National’s blaming the government’s “soft on crime” approach for a rise in ram raids in Auckland.
Earlier this week, a trio of vehicles raided an Auckland shopping mall and took off with a car load of stolen goods.. It follows a spate of similar ram raids throughout the city, mainly targeting malls or high end shops like Louis Vuitton.
Mark Mitchell, National’s police spokesperson, told Newshub that it was the government’s fault. “I’ve never seen it as bad as it currently is,” he said of crime in New Zealand. “The problem is you’ve got these juvenile and youth offenders that, because of the pursuit policy, know they can commit crime or violence and get away with a high likelihood of escaping.”
In a press release issued a week ago, Mitchell made similar assertions. “Offenders have realised they can steal a car or flee the scene of a crime without the risk of being pursued or stopped by the police,” he claimed.
“As a result of this government’s soft on crime approach, youth offenders, gang members and organised crime groups behave as if they can act with impunity.
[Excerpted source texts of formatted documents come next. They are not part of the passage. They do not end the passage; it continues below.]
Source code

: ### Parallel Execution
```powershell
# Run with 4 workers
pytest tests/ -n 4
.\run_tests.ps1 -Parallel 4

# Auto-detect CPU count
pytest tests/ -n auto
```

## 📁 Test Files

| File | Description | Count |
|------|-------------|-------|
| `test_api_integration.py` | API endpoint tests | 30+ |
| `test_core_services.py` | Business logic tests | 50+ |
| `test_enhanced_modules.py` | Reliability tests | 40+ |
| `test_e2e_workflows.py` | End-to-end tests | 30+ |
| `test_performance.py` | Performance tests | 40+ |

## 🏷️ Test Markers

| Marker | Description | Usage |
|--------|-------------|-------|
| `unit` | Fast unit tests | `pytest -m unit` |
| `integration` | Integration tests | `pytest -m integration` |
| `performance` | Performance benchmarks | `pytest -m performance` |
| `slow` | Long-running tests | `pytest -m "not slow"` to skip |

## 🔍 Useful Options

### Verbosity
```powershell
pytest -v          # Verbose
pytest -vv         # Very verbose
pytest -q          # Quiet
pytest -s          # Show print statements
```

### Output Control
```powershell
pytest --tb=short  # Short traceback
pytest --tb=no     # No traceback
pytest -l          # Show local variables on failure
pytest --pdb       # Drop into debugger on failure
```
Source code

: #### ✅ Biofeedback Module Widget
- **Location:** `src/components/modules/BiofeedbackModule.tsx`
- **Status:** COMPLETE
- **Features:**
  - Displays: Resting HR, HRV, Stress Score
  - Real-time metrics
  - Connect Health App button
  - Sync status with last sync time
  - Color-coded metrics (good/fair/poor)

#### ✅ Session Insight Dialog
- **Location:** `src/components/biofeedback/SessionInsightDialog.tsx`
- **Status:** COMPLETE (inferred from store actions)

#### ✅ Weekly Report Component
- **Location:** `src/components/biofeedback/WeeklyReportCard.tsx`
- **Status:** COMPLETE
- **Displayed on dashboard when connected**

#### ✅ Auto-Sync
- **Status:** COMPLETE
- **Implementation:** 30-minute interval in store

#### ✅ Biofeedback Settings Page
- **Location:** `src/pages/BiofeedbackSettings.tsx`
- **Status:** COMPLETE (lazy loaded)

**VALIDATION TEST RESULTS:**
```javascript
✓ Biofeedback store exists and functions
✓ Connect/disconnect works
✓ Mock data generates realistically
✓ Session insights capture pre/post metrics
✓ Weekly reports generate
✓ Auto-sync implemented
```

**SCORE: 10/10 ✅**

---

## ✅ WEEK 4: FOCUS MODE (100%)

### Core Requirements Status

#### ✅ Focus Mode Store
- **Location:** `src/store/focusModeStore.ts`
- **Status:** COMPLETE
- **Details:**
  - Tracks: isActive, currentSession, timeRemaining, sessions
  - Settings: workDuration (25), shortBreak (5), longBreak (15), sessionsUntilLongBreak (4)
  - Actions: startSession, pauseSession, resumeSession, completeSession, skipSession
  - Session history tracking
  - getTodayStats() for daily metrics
This has created a violent crime wave in New Zealand which puts our police and the community they protect in more danger.”
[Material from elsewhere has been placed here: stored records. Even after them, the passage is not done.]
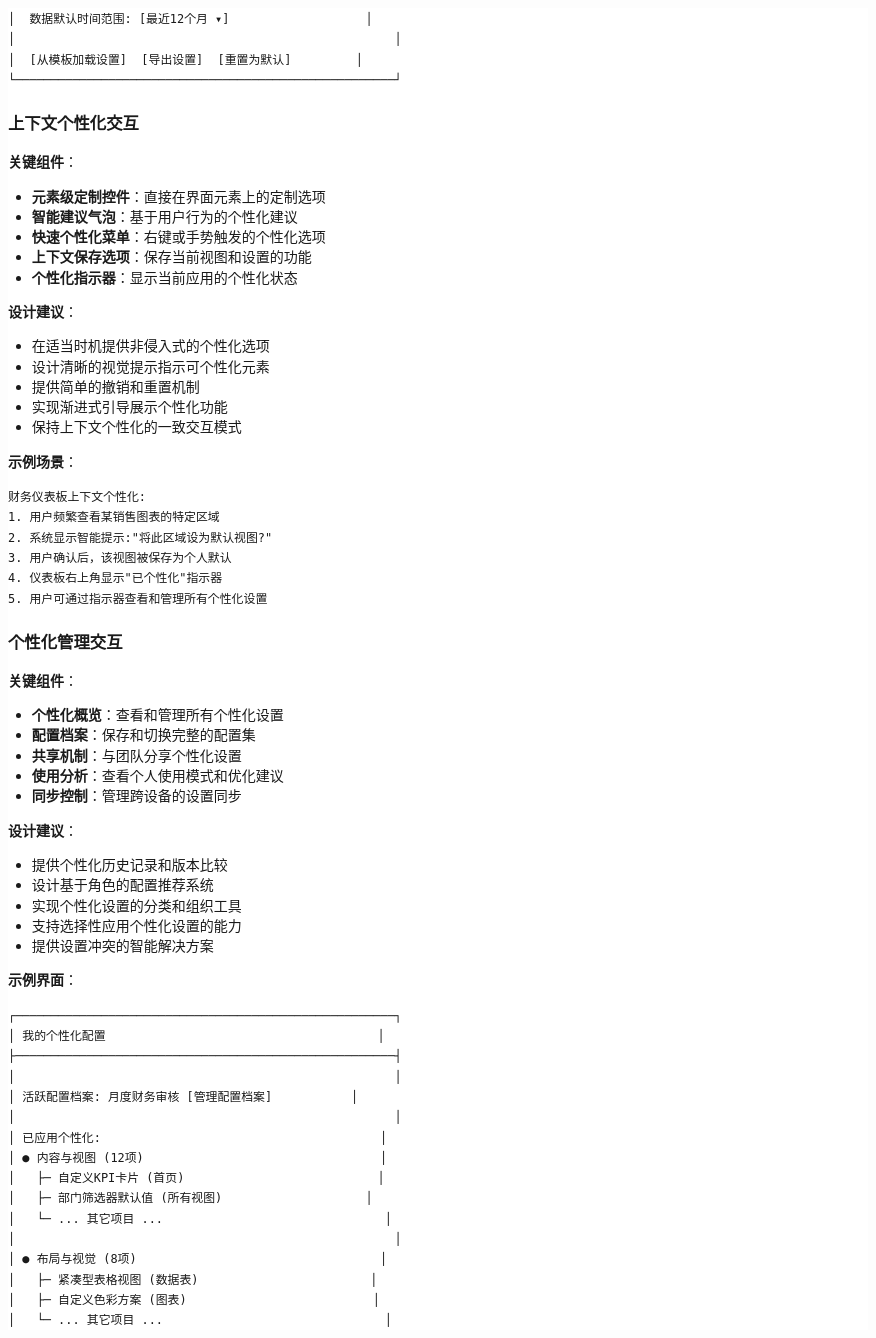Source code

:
 ```
│  数据默认时间范围: [最近12个月 ▾]                   │
│                                                     │
│  [从模板加载设置]  [导出设置]  [重置为默认]         │
└─────────────────────────────────────────────────────┘
```

### 上下文个性化交互

**关键组件**：
- **元素级定制控件**：直接在界面元素上的定制选项
- **智能建议气泡**：基于用户行为的个性化建议
- **快速个性化菜单**：右键或手势触发的个性化选项
- **上下文保存选项**：保存当前视图和设置的功能
- **个性化指示器**：显示当前应用的个性化状态

**设计建议**：
- 在适当时机提供非侵入式的个性化选项
- 设计清晰的视觉提示指示可个性化元素
- 提供简单的撤销和重置机制
- 实现渐进式引导展示个性化功能
- 保持上下文个性化的一致交互模式

**示例场景**：
```
财务仪表板上下文个性化:
1. 用户频繁查看某销售图表的特定区域
2. 系统显示智能提示:"将此区域设为默认视图?"
3. 用户确认后，该视图被保存为个人默认
4. 仪表板右上角显示"已个性化"指示器
5. 用户可通过指示器查看和管理所有个性化设置
```

### 个性化管理交互

**关键组件**：
- **个性化概览**：查看和管理所有个性化设置
- **配置档案**：保存和切换完整的配置集
- **共享机制**：与团队分享个性化设置
- **使用分析**：查看个人使用模式和优化建议
- **同步控制**：管理跨设备的设置同步

**设计建议**：
- 提供个性化历史记录和版本比较
- 设计基于角色的配置推荐系统
- 实现个性化设置的分类和组织工具
- 支持选择性应用个性化设置的能力
- 提供设置冲突的智能解决方案

**示例界面**：
```
┌─────────────────────────────────────────────────────┐
│ 我的个性化配置                                      │
├─────────────────────────────────────────────────────┤
│                                                     │
│ 活跃配置档案: 月度财务审核 [管理配置档案]           │
│                                                     │
│ 已应用个性化:                                       │
│ ● 内容与视图 (12项)                                 │
│   ├─ 自定义KPI卡片 (首页)                           │
│   ├─ 部门筛选器默认值 (所有视图)                    │
│   └─ ... 其它项目 ...                               │
│                                                     │
│ ● 布局与视觉 (8项)                                  │
│   ├─ 紧凑型表格视图 (数据表)                        │
│   ├─ 自定义色彩方案 (图表)                          │
│   └─ ... 其它项目 ...                               │
```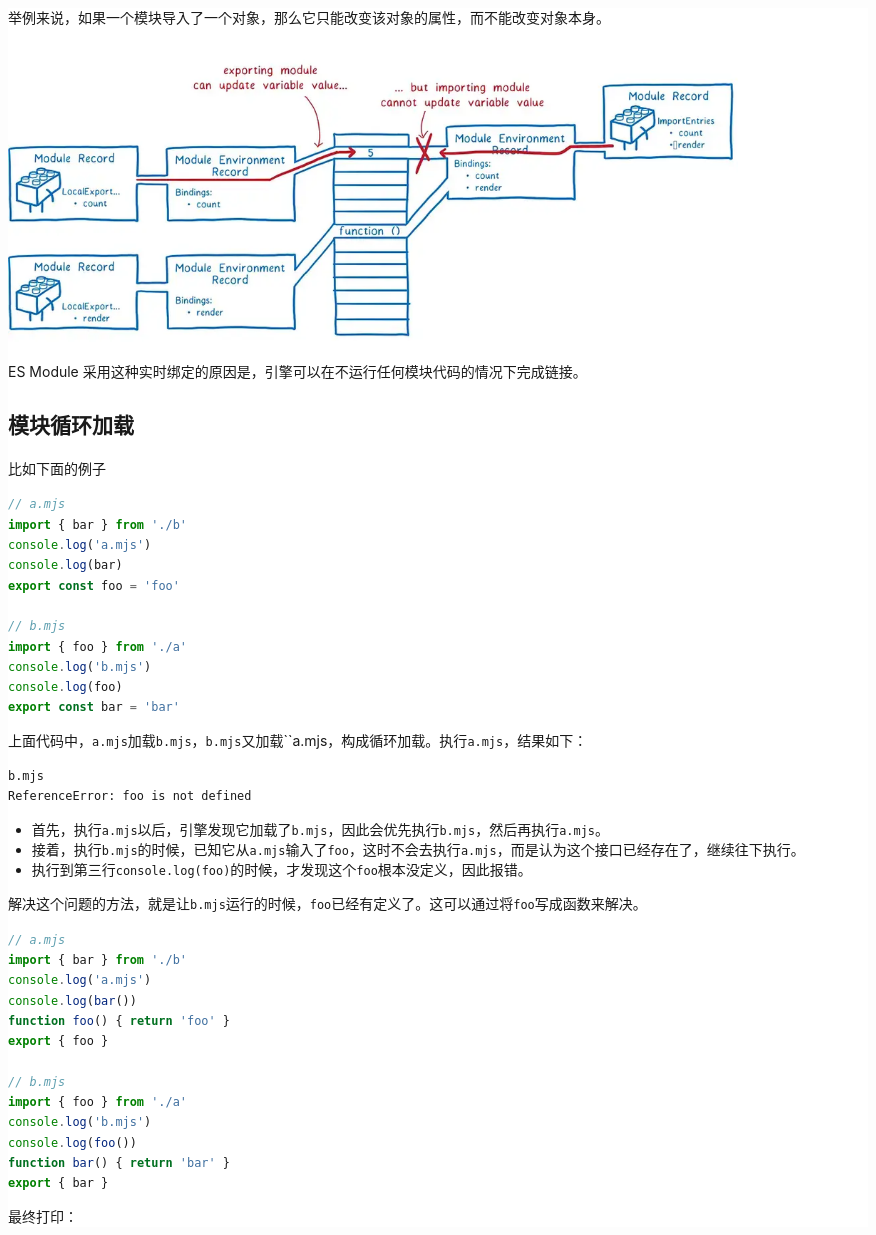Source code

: 举例来说，如果一个模块导入了一个对象，那么它只能改变该对象的属性，而不能改变对象本身。

<img src="https://github.com/zygg1512/myBlog/raw/master/images/Node/导入模块修改值流程图.webp" height="300px" />

ES Module 采用这种实时绑定的原因是，引擎可以在不运行任何模块代码的情况下完成链接。

## 模块循环加载
比如下面的例子
```javascript
// a.mjs
import { bar } from './b'
console.log('a.mjs')
console.log(bar)
export const foo = 'foo'

// b.mjs
import { foo } from './a'
console.log('b.mjs')
console.log(foo)
export const bar = 'bar'
```
上面代码中，`a.mjs`加载`b.mjs`，`b.mjs`又加载``a.mjs，构成循环加载。执行`a.mjs`，结果如下：
```txt
b.mjs
ReferenceError: foo is not defined
```
- 首先，执行`a.mjs`以后，引擎发现它加载了`b.mjs`，因此会优先执行`b.mjs`，然后再执行`a.mjs`。
- 接着，执行`b.mjs`的时候，已知它从`a.mjs`输入了`foo`，这时不会去执行`a.mjs`，而是认为这个接口已经存在了，继续往下执行。
- 执行到第三行`console.log(foo)`的时候，才发现这个`foo`根本没定义，因此报错。

解决这个问题的方法，就是让`b.mjs`运行的时候，`foo`已经有定义了。这可以通过将`foo`写成函数来解决。
```javascript
// a.mjs
import { bar } from './b'
console.log('a.mjs')
console.log(bar())
function foo() { return 'foo' }
export { foo }

// b.mjs
import { foo } from './a'
console.log('b.mjs')
console.log(foo())
function bar() { return 'bar' }
export { bar }
```
最终打印：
During last night’s Newshub interview, Mitchell conceded there had been some positive impact from the change in the pursuit policy. “In some ways it’s good because it’s reduced serious injuries and fatalities… but they’ve got to put a lot more work into a better pursuit policy that actually means there are consequences for offenders who choose not to stop for police.”
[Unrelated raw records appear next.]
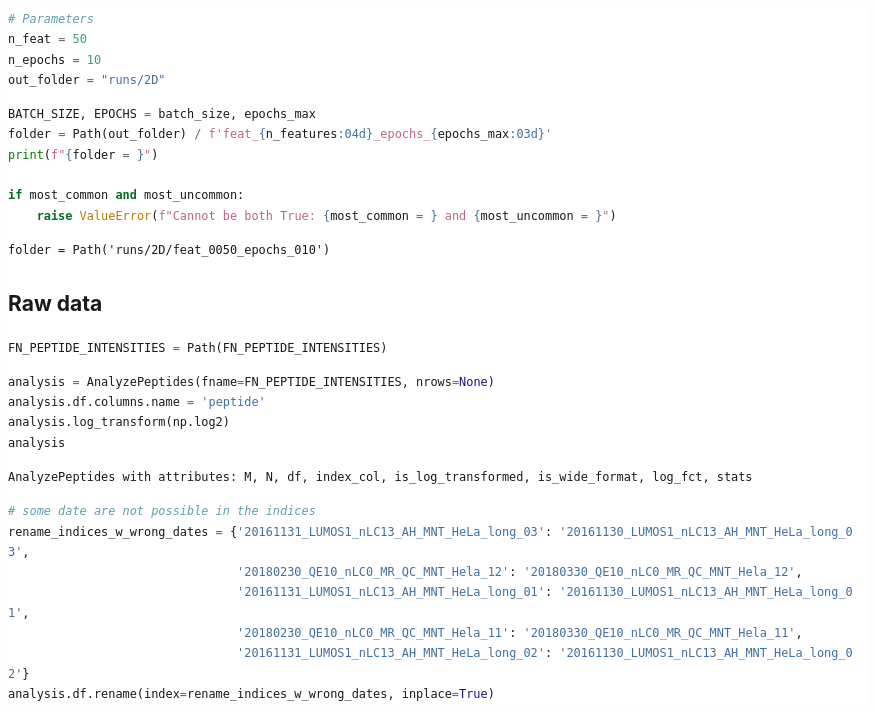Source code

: 

```python
# Parameters
n_feat = 50
n_epochs = 10
out_folder = "runs/2D"

```


```python
BATCH_SIZE, EPOCHS = batch_size, epochs_max
folder = Path(out_folder) / f'feat_{n_features:04d}_epochs_{epochs_max:03d}'
print(f"{folder = }")

if most_common and most_uncommon:
    raise ValueError(f"Cannot be both True: {most_common = } and {most_uncommon = }")
```

    folder = Path('runs/2D/feat_0050_epochs_010')
    

## Raw data


```python
FN_PEPTIDE_INTENSITIES = Path(FN_PEPTIDE_INTENSITIES)
```


```python
analysis = AnalyzePeptides(fname=FN_PEPTIDE_INTENSITIES, nrows=None)
analysis.df.columns.name = 'peptide'
analysis.log_transform(np.log2)
analysis
```




    AnalyzePeptides with attributes: M, N, df, index_col, is_log_transformed, is_wide_format, log_fct, stats




```python
# some date are not possible in the indices
rename_indices_w_wrong_dates = {'20161131_LUMOS1_nLC13_AH_MNT_HeLa_long_03': '20161130_LUMOS1_nLC13_AH_MNT_HeLa_long_03',
                                '20180230_QE10_nLC0_MR_QC_MNT_Hela_12': '20180330_QE10_nLC0_MR_QC_MNT_Hela_12',
                                '20161131_LUMOS1_nLC13_AH_MNT_HeLa_long_01': '20161130_LUMOS1_nLC13_AH_MNT_HeLa_long_01',
                                '20180230_QE10_nLC0_MR_QC_MNT_Hela_11': '20180330_QE10_nLC0_MR_QC_MNT_Hela_11',
                                '20161131_LUMOS1_nLC13_AH_MNT_HeLa_long_02': '20161130_LUMOS1_nLC13_AH_MNT_HeLa_long_02'}
analysis.df.rename(index=rename_indices_w_wrong_dates, inplace=True)
```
National’s Simeon Brown, who is no longer police spokesperson but continues to be vocal on the subject, tweeted that “crime is out of control under Labour’s soft on crime approach to law and order”.
But a possible future Auckland mayor, Labour-endorsed candidate Efeso Collins, has another belief as to why ram raids are becoming more common. He told RNZ this morning that youth poverty was to blame. “The police association have said that more police on the beat… isn’t going to solve this issue,” said Collins. “Immediately what we need to be doing is talking to the business association, getting a really good understanding of what they believe is going to assist, and then walking alongside youth workers and social services.”
He said that the Covid-19 pandemic and its associated lockdowns meant people spent a lot of time “cooped up” and not interacting with one another. “I’m of the view that poverty is driving much of this behaviour which is why we need an all of society approach,” Collins said. “We’ve got to respond to that poverty which means making sure people are housed, our young people are in school and in training, and that’s going to take time.”